Merz eröffnet Münchner Sicherheitskonferenz: Europäer stellen sich auf neue Zeit ein

Der Führungsanspruch der USA ist angefochten, vielleicht schon verspielt, warnte der transatlantisch gesinnte deutsche Kanzler in München. Merz zählte eine Reihe von Maßnahmen Europas und Deutschlands auf, um in einer "neuen Welt" zu bestehen.
Merz eröffnet Münchner Sicherheitskonferenz: Europäer stellen sich auf neue Zeit ein

Der Bundeskanzler eröffnete die Münchner Sicherheitskonferenz am Freitag mit einer Grundsatzrede zur neuen Weltordnung. Merz begann mit der Problembeschreibung. Das Motto der Konferenz sei "Under Destruction". "Das meint wohl, die internationale Ordnung, die auf Rechten und Regeln ruhte, ist im Begriff, zerstört zu werden." Für Merz ging das aber nicht weit genug. Er fügte hinzu: "Diese Ordnung, so unvollkommen sie selbst zu ihrer besten Zeit war, gibt es so nicht mehr."

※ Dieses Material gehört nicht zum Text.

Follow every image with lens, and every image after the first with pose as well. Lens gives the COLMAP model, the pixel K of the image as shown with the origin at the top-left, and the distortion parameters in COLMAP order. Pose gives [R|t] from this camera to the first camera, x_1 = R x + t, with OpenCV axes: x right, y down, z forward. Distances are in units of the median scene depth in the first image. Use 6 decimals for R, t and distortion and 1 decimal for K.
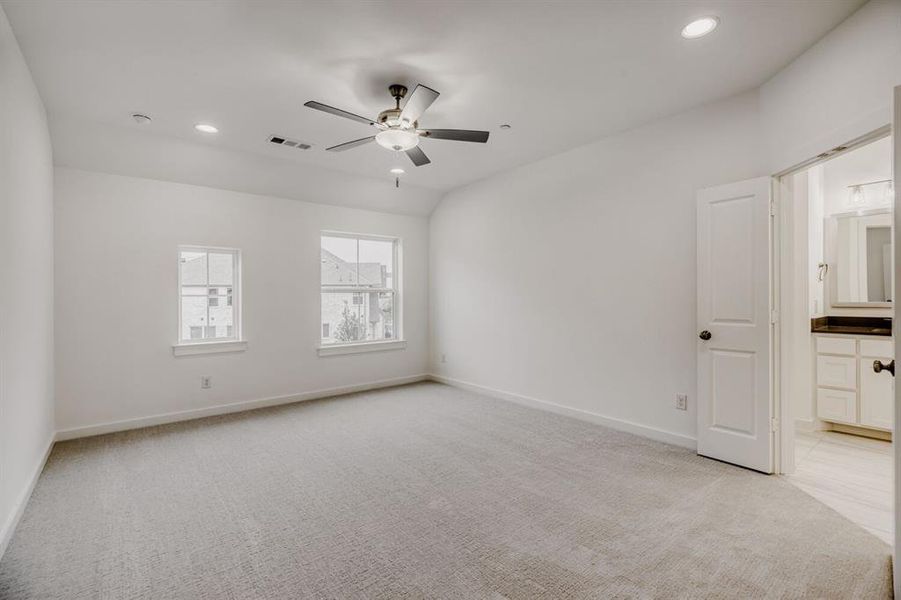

China erhebe einen globalen Gestaltungsanspruch – und deute die internationale Ordnung in seinem Sinn neu. Der Führungsanspruch der Vereinigten Staaten sei angefochten, "vielleicht verspielt".

"Wir haben die Schwelle in eine Zeit überschritten, die einmal mehr offen von Macht und Großmachtpolitik geprägt ist", sagte Merz. Der Ukraine-Krieg sei nur ihr "grellster Ausdruck". Desillusioniert wende sich die Großmachtpolitik von der Idee einer Welt ab, in der zunehmende Vernetzung zu einer Verrechtlichung und Befriedung der internationalen Beziehungen führe, sagte Merz in seinen weiteren Ausführungen zur aktuellen weltpolitischen Lage.

Merz stellte klar: "Großmachtpolitik ist für Deutschland in Europa keine Option." Partnerschaftliche Führung: Ja. Hegemoniale Fantasien: Nein. Großmachtpolitik funktioniere nach eigenen Gesetzen. Sie sei "schnell, hart und unberechenbar", führte Merz weiter aus. Ins Zentrum rücke der Kampf um Einflusssphären, Abhängigkeiten, Gefolgschaft sowie um Rohstoffe, Technologien und Lieferketten.

Merz kritisierte Trumps Weltpolitik und forderte eine neue Partnerschaft. "Wir wollen eine neue transatlantische Partnerschaft begründen. Wir glauben nicht an Zölle und Protektionismus, sondern an freien Handel", sagte Merz. Ebenso betonte er: "Der Kulturkampf der MAGA-Bewegung ist nicht unserer."

Gleichzeitig mahnte er, man müsse auf beiden Seiten des Atlantiks zu dem Schluss kommen: "Zusammen sind wir stärker." Diese Begründung müsse jedoch "handfest" sein – nicht "esoterisch".

Die übermäßige Abhängigkeit von den USA müsse Europa aber hinter sich lassen. "Das tun wir nicht, indem wir die NATO abschreiben", sagte der Kanzler, woraufhin er abermals von der Errichtung eines selbsttragenden europäischen Pfeilers in der NATO sprach.

Merz erklärte, innerhalb der NATO solle ein "selbsttragender, starker Pfeiler des Bündnisses" entstehen. Zudem sagte er, er habe mit dem französischen Präsidenten Emmanuel Macron "vertrauliche Gespräche über europäische nukleare Abschreckung" aufgenommen. Man wolle die Bundeswehr "schnellstmöglich zur stärksten konventionellen Armee in Europa" machen. Zudem wolle Berlin einseitige Abhängigkeiten von Rohstoffen und Technologien reduzieren und die Nachrichtendienste stärken.

Merz forderte zum Schluss die Errichtung eines "starken Netzes globaler Partnerschaften". Diese Partnerschaften setzten keine vollkommene Übereinstimmung aller Werte und Interessen voraus. Kanada und Japan, die Türkei, Indien und Brasilien spielten dabei ebenso Schlüsselrollen wie Südafrika und die Golfstaaten.